### AUSGEWÄHLTER AUSZUG
Friedrich Merz (r.) und Olaf Scholz im Bundestag (Archivbild). Der CDU-Chef hat dem Bundeskanzler eine Zusammenarbeit angeboten.

Der Kanzler geht auf die Opposition zu. Merz’ Forderungen erteilte Scholz aber eine indirekte Absage. Habeck kritisierte den CDU-Chef scharf.

Bundeskanzler Olaf Scholz (SPD) hat baldige Gespräche mit der Union und Vertretern der Länder über Änderungen in der Migrationspolitik angekündigt. „Die Bundesregierung wird die nun nötigen Entscheidungen sehr zeitnah mit Vertretern der Länder und von CDU, CSU eingehend erörtern – genauso wie Vorschläge, die aus diesen Reihen eingebracht werden“, sagte Scholz am Mittwoch in Berlin.

Es sei „ein gutes Signal, wenn die größte Oppositionspartei in einer solchen für unser Land wichtigen Frage ihre Zusammenarbeit in Aussicht gestellt hat“, sagte Scholz bei einer Pressekonferenz mit dem britischen Premierminister Keir Starmer in Berlin. Er fügte hinzu: „Diese Bereitschaft ist willkommen.“ Die Federführung werde dabei bei Bundesinnenministerin Nancy Faeser (SPD) liegen.

### ARBEITSAUFTRAG
Übernimm den oben stehenden Auszug über die angekündigten Gespräche zur Migrationspolitik vollständig und unverändert.

(Gespeicherte Einträge)
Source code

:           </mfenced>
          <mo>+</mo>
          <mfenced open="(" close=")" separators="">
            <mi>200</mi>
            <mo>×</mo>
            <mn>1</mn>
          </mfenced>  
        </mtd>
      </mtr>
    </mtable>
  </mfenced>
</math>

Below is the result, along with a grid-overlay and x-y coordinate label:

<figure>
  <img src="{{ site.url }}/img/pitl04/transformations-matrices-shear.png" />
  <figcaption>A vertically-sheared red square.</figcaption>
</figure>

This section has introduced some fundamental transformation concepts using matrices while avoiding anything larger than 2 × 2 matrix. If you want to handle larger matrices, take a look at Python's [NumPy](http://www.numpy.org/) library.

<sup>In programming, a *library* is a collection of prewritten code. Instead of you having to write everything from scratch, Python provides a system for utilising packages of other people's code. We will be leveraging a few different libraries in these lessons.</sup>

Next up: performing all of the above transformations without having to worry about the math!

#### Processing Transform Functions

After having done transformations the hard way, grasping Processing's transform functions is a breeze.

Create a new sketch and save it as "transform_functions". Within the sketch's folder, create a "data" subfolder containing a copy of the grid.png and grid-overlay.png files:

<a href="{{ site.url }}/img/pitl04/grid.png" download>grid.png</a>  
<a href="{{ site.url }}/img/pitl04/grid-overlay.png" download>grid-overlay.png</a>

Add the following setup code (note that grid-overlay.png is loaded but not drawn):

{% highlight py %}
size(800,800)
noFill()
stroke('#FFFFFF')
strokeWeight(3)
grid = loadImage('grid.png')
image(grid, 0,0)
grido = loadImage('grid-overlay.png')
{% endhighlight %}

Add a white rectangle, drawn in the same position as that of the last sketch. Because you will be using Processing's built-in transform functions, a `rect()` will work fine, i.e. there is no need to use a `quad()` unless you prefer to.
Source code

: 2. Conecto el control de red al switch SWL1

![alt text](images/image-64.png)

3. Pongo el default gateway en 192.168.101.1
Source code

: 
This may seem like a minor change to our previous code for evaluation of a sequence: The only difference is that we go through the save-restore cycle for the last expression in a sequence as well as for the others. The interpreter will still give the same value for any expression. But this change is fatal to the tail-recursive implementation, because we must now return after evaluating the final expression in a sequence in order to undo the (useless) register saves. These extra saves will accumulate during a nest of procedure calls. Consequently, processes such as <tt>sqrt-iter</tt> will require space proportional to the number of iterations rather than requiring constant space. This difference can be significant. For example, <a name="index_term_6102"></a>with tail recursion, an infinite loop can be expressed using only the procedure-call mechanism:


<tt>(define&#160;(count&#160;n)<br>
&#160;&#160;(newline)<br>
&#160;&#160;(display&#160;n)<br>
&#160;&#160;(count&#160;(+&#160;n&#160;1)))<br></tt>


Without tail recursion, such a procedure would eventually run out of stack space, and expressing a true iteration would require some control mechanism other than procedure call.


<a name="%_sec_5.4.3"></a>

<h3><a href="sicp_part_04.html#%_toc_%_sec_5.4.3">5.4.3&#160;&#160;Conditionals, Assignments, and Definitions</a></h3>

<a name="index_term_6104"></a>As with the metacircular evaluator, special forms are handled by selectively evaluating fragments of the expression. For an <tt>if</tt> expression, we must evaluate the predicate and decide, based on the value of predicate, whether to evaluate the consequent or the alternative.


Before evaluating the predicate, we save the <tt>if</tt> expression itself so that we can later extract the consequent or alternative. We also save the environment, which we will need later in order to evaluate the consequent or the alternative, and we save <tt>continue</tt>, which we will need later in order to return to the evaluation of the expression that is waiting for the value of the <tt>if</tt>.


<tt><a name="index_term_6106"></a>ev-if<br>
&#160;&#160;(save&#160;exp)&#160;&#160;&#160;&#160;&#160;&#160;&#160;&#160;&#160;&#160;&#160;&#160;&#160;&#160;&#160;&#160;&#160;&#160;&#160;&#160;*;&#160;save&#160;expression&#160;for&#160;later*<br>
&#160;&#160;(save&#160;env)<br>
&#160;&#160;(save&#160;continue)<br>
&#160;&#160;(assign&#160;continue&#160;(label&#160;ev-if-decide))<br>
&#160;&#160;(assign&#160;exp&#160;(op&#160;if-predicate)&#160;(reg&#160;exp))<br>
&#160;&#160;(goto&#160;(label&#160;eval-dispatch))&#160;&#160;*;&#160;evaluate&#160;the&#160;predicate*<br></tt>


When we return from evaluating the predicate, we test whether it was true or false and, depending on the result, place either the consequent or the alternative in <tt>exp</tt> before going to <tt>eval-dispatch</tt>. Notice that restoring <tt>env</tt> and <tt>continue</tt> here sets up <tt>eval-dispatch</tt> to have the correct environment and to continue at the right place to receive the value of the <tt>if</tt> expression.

### ERGEBNIS DER AUFGABE
Friedrich Merz (r.) und Olaf Scholz im Bundestag (Archivbild). Der CDU-Chef hat dem Bundeskanzler eine Zusammenarbeit angeboten.

Der Kanzler geht auf die Opposition zu. Merz’ Forderungen erteilte Scholz aber eine indirekte Absage. Habeck kritisierte den CDU-Chef scharf.

Bundeskanzler Olaf Scholz (SPD) hat baldige Gespräche mit der Union und Vertretern der Länder über Änderungen in der Migrationspolitik angekündigt. „Die Bundesregierung wird die nun nötigen Entscheidungen sehr zeitnah mit Vertretern der Länder und von CDU, CSU eingehend erörtern – genauso wie Vorschläge, die aus diesen Reihen eingebracht werden“, sagte Scholz am Mittwoch in Berlin.

Es sei „ein gutes Signal, wenn die größte Oppositionspartei in einer solchen für unser Land wichtigen Frage ihre Zusammenarbeit in Aussicht gestellt hat“, sagte Scholz bei einer Pressekonferenz mit dem britischen Premierminister Keir Starmer in Berlin. Er fügte hinzu: „Diese Bereitschaft ist willkommen.“ Die Federführung werde dabei bei Bundesinnenministerin Nancy Faeser (SPD) liegen.